Thats OK Steve. I due to the nature of this thread already being off topic, as there is no topic to discuss. :lol:
I thought I would share with you a few words of wisdom:


"But if the salmon and trout must be classified as elite in this mythical social structure then let the black bass be given permanent status as the working class of American gamefish. He's tough and he knows it........ He's a bass sax grumbling get-down blues in the bayou. He's a factory worker, truck driver, wild catter, lumberjack, barroom bouncer, dock walloper, migrant farmhand and bear wrassler. And if its a fight you're looking for, he'll oblige anytime, anywhere. Whether it's a backwater at noon, a swamp at midnight, or dockside at dawn, he'll be there waiting. He's a fierce-eyed, foul-mouthed, tobacco-chewing ******* who has traveled to every corner of the nation, paying his way and giving no quarter." - Pat Smith 

Now if she feels this way about the bass, imagine what she would say if a muskie ever grabbed her stuff. :lol:


----------



## msunolimit (Aug 20, 2006)

snowman11 said:


> And here I pictured you with these guys...
> 
> http://www.youtube.com/watch?v=pFTjeaDlxDI


:lol::lol::lol:


----------



## swmfdotcom (Aug 17, 2005)

2PawsRiver said:


> Actually I think the term is "Bold" Face Lie.


 
:lol::lol::lol::lol::lol:


----------



## quest32a (Sep 25, 2001)

Oldgrandman said:


> As for all the hijacking and what not.

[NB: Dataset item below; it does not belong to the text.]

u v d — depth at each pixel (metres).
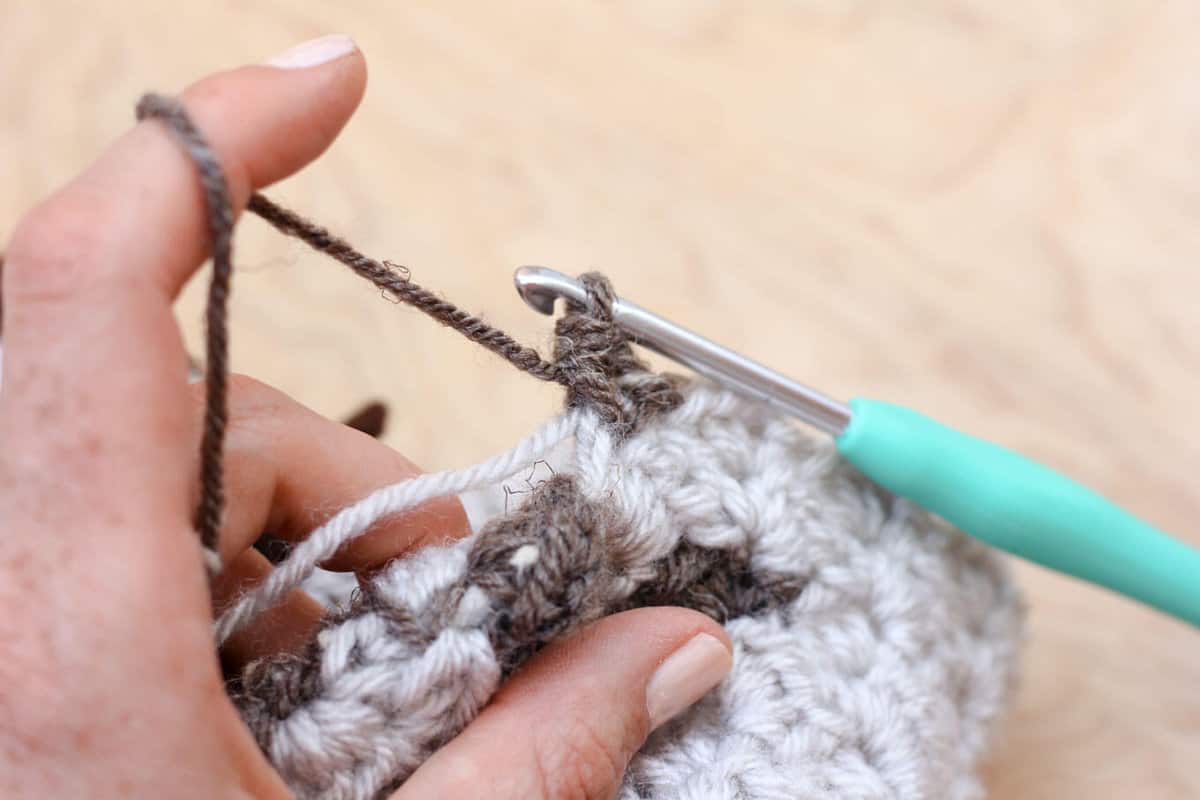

It takes 2 to tango dudes. Certain comments will get certain responses from certain posters. You get what you ask for. Itch a scratch and it'll keep itching, or is it scratch an itch... who knows.
> .


Right on... some of you guys are very good at playing "victims" when in fact you are just as guilty as all the other parties. Not too much sympathy from me.


----------



## Splitshot (Nov 30, 2000)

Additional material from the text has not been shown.